In these troubled times for charities ans social enterprises, you might be asked by your CEO to give the thumbs up (or down) to a merger, a takeover of a smaller charity or acquisition by a much larger entity – for shorthand, an ‘M&A’.   As few of us see these every day we offer this checklist to help you arrive at your verdict

Your starting point must always be to ask why. What’s the strategic logic? Or, to put it another way, ‘how might 1 + 1 = 17?’  

Most M&A propositions are justified on one of three grounds

New capabilities. Here the M&A delivers pooled skills and resources to create higher-impact.  The mergers of CoderDojo and Code Club with the Raspberrypi Foundation were such examples, enabling Raspberrypi to achieve global reach in its network of coding clubs and providing a new distribution channel to complement its content creation capability.

Bigger market-share This is about growing a bigger beast that outscales it’s competitors and strengthens it’s hand.  The merger of Speaking Up and Advocacy Partners to create VoiceAbility put the #2 and #3 together to create a new #1 in the marketplace. This meant a more powerful entity, able to be bolder and more demanding in relation to commissioners.

So, does M&A significantly boost your capabilities, increase your market share or defend your position?
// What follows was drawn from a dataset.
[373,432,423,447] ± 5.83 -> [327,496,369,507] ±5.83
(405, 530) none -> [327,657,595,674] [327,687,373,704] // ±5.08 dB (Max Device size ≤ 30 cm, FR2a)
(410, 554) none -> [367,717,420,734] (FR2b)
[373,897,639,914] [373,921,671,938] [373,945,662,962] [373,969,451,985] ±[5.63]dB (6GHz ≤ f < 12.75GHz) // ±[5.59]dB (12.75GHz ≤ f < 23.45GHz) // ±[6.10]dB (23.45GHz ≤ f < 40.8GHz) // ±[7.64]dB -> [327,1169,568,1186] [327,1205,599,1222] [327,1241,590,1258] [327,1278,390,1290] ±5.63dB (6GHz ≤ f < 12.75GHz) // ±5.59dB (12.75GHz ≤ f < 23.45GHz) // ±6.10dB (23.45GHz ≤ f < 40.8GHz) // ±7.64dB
We say significantly because the hassle and opportunity costs of merger, whether large or small, are always high (and often much higher than expected).  Or in other words, can 1 + 1 make 17? 

Survival This is a common ground in the third sector.  The balance sheet of the stronger party can stabilise the weaker, which is often running out of cash.  Condensing two sets of costs into one makes business sense, whilst a consolidation of assets preserves social mission.

Is the Third Sector Different?

Your second consideration should be the people.  In the business world, M&A is the norm. Company A buys Company B. The owners of Company B get some money and maybe a CEO job in Company A (though probably not). Company A then invests time and energy in Company B in pursuit of a return on the purchase-price.  The third sector isn’t so straightforward.  Money doesn’t change hands between owners, so the terms of the transaction matter more.

In our experience, the biggest obstacles to M&A in the third         sector are senior employees or trustees on one (or both) sides.  

For them, the merger can be a threat either to their income, role or status.  However, because such issues are not supposed to be part of due diligence they often don’t get talked about properly.

This is a mistake. The key to successful third sector M&A is to treat it like a commercial transaction.  There needs to be a proper deal for the main people involved – the CEOs, SMTs and Trustees – around jobs, money and continuing roles. Without acknowledging this, you end up in an M&A conversation that dodges some of the potential deal-stoppers like ‘who is CEO and Chair?’ or ‘what will be the name?’.

In the merger of Speaking Up and Advocacy Partners there was a deal: the CEO of Speaking Up (Craig Dearden-Phillips) was to stand down and would be compensated.  There was to be a new name.  The new Board would have a chair from Speaking Up.  The senior team would be picked on merit from across the two organisations. Without this the deal may not have flown.   

Success in M&A

Your third consideration should be your integration strategy.  There is a boring statistic that 80% of mergers fail.  It would be more accurate to say that M&A is almost guaranteed to fail if two organisations are not effectively integrated post-merger. 

Craig Dearden-Phillips MBE, and Craig Morley MBE, have worked as CEOs and advisers on third sector mergers and acquisitions. Join the authors at Social Club and discover Leadership Learning Sets

There are a number of ways to integrate post M&A.  The easiest is to bring a new organisation into your ‘group’ and, over a two-year period exploit the synergies both on the cost and offering side.   This makes for a ‘slow motion’ integration which minimises short-term risks but can mean the benefits are only felt over the medium term. 

The alternative is a quicker transition, with the merging entities brought immediately into one unit. However, this has an impact on everyone, including the acquirer, which can be under-estimated. Overall, insufficient investment in the merger leads to benefits being slower to materialise. This is where mergers tend to unravel.

You mitigate this risk by having a strong post-merger plan and CEO-accountable project-management around the integration. You really can’t throw enough at this in the first year.

It’s not just the practical stuff like jobs, systems and operations, it’s about culture too. People need to feel part of something new, to share the new mission and live the values. They need help through change – it’s a whole organisation effort to get this right. The effort involved means you often can’t do much else – the opportunity cost of an M&A is high.

Which brings us back to our first point. If M&A is your strategy of choice you must ensure it is ambitious enough to merit being your principal activity. M&A can be brilliant as a growth strategy, but it has to have an overwhelming strategic logic and to be executed with maximum effort by your board and SMT. Otherwise you might find yourself fighting on too many fronts, leading eventually to a failed, expensive M&A.